I feel your pain and can relate. I can't count the number of times on dating sites that I have messaged a woman soon after they join, missed their first round of men that they replied to (no doubt because my main profile pic wasn't good-looking enough, so they passed me up for the better-looking men who messaged them, not even reading my first message), traded messages with, and then met in person or went out with. And then later, when they finally got around to replying to my later message, following up with them and telling them I was still interested in them, they cry me a river about all the bad experiences they had with other men (undoubtedly ones who were better-looking and more impressive than me in their profiles) on that dating site and how they are leaving the site soon and giving up on meeting any more men from the site, etc. As if that is supposed to make me feel better that I got passed up by them when they were still interested in meeting men for dating and to make me feel it was "nothing personal" that they don't want to get to know me then or meet me.
Small consolation and more like a slap in the face, to be told that you're never going to get a chance to prove yourself worthy or compatible with that woman because you never measured up enough to make the first cut with them, so you have to accept that they passed you up then and are now not interested in seeing if you might have been a match for them if you had made the first round cut. I know, I sound like a pathetic doormat, but that is the fate of men who are average-looking or below in the competitive world of online dating.

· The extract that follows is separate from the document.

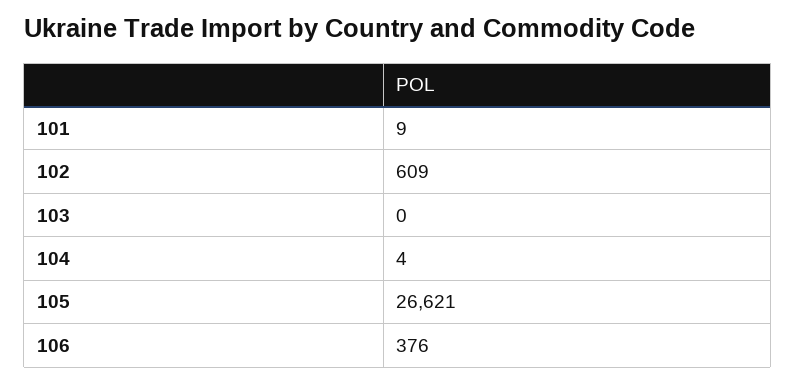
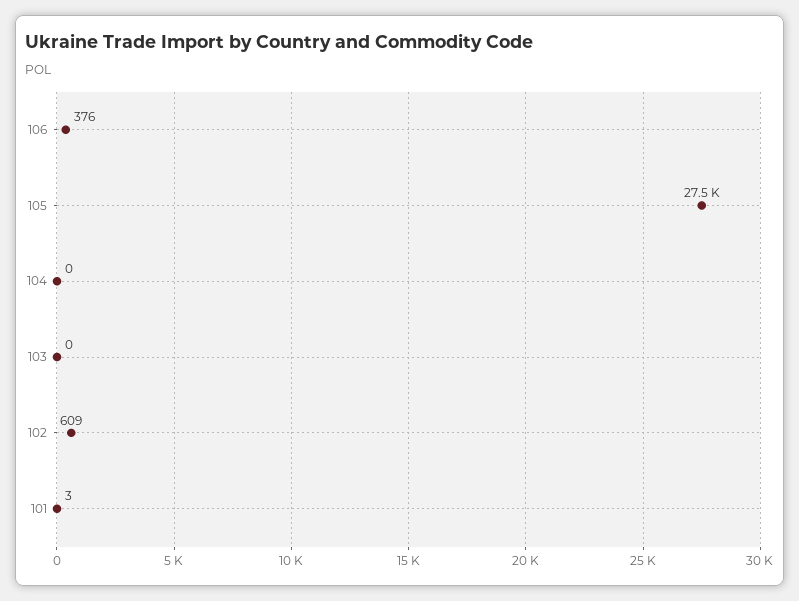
101: 9 -> 3
104: 4 -> 0
105: 26621 -> 27500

I have no doubt it is no better for women who are in the same league for looks. The only difference is that those women usually sit passively on the sidelines, being passed up by most men in favor of messaging the better-looking women, and they end up getting only a handful of messages per month on the dating site. Same result as the men, they end up meeting very few people in person from the dating site.
And I know full well, before anyone reminds me of it, that those seemingly shallow women who pass me up in their first round of messaging and meeting some of the men from the site are obviously not my type if they passed me up so casually, but it still doesn't take away from the fact that nobody who loves themselves and has some self esteem and self respect, doesn't feel some sadness or regret at being rejected by so many solely on the basis of looks, without even having their initial message read.
In my many years of a very few but long term intimate relationships, I have found they are full of drama, sadness, disappointment, jealousy and not there when needed the most.
In my one year of platonic relationships, I've found them to be respectful, fun, helpful, carefree and drama free. Just having a good time and we all go home at the end of the day!
I "get" and have enjoyed both with women. I think that Gwen's comment below is pertinent.
What do you mean you don’t get them? Can you explain further?
Does he mean that he's from "Rent a Crowd - cardboard people"?